● Exercise instructions: Print every line of text in the records below verbatim, leaving out the pictures.

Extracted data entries

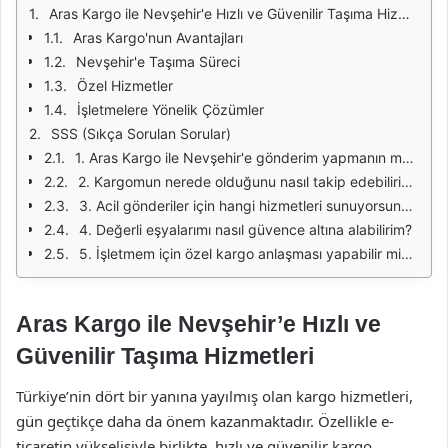
Aras Kargo ile Nevşehir'e Hızlı ve Güvenilir Taşıma Hizmetleri
Aras Kargo'nun Avantajları
Nevşehir'e Taşıma Süreci
Özel Hizmetler
İşletmelere Yönelik Çözümler
SSS (Sıkça Sorulan Sorular)
1. Aras Kargo ile Nevşehir'e gönderim yapmanın maliyeti nedir?
2. Kargomun nerede olduğunu nasıl takip edebilirim?
3. Acil gönderiler için hangi hizmetleri sunuyorsunuz?
4. Değerli eşyalarımı nasıl güvence altına alabilirim?
5. İşletmem için özel kargo anlaşması yapabilir miyim?
Aras Kargo ile Nevşehir’e Hızlı ve
Güvenilir Taşıma Hizmetleri
Türkiye’nin dört bir yanına yayılmış olan kargo hizmetleri,
gün geçtikçe daha da önem kazanmaktadır. Özellikle e-
ticaretin yükselişiyle birlikte, hızlı ve güvenilir kargo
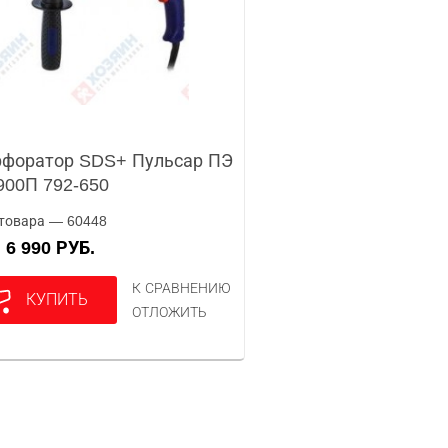
форатор SDS+ Пульсар ПЭ
900П 792-650
товара — 60448
6 990 РУБ.
А
К СРАВНЕНИЮ
КУПИТЬ
ОТЛОЖИТЬ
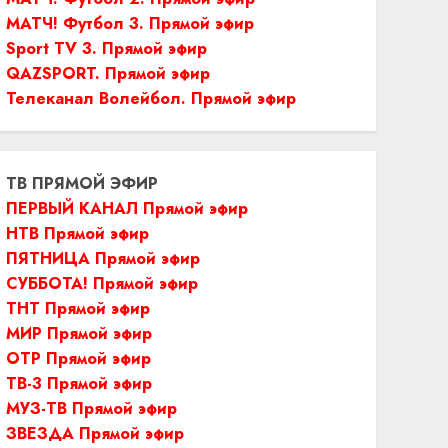
МАТЧ! Футбол 3. Прямой эфир
Sport TV 3. Прямой эфир
QAZSPORT. Прямой эфир
Телеканал Волейбол. Прямой эфир
ТВ ПРЯМОЙ ЭФИР
ПЕРВЫЙ КАНАЛ Прямой эфир
НТВ Прямой эфир
ПЯТНИЦА Прямой эфир
СУББОТА! Прямой эфир
ТНТ Прямой эфир
МИР Прямой эфир
ОТР Прямой эфир
ТВ-3 Прямой эфир
МУЗ-ТВ Прямой эфир
ЗВЕЗДА Прямой эфир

● Task response:
Aras Kargo ile Nevşehir'e Hızlı ve Güvenilir Taşıma Hizmetleri
Aras Kargo'nun Avantajları
Nevşehir'e Taşıma Süreci
Özel Hizmetler
İşletmelere Yönelik Çözümler
SSS (Sıkça Sorulan Sorular)
1. Aras Kargo ile Nevşehir'e gönderim yapmanın maliyeti nedir?
2. Kargomun nerede olduğunu nasıl takip edebilirim?
3. Acil gönderiler için hangi hizmetleri sunuyorsunuz?
4. Değerli eşyalarımı nasıl güvence altına alabilirim?
5. İşletmem için özel kargo anlaşması yapabilir miyim?
Aras Kargo ile Nevşehir’e Hızlı ve
Güvenilir Taşıma Hizmetleri
Türkiye’nin dört bir yanına yayılmış olan kargo hizmetleri,
gün geçtikçe daha da önem kazanmaktadır. Özellikle e-
ticaretin yükselişiyle birlikte, hızlı ve güvenilir kargo
форатор SDS+ Пульсар ПЭ
900П 792-650
товара — 60448
6 990 РУБ.
А
К СРАВНЕНИЮ
КУПИТЬ
ОТЛОЖИТЬ
МАТЧ! Футбол 3. Прямой эфир
Sport TV 3. Прямой эфир
QAZSPORT. Прямой эфир
Телеканал Волейбол. Прямой эфир
ТВ ПРЯМОЙ ЭФИР
ПЕРВЫЙ КАНАЛ Прямой эфир
НТВ Прямой эфир
ПЯТНИЦА Прямой эфир
СУББОТА! Прямой эфир
ТНТ Прямой эфир
МИР Прямой эфир
ОТР Прямой эфир
ТВ-3 Прямой эфир
МУЗ-ТВ Прямой эфир
ЗВЕЗДА Прямой эфир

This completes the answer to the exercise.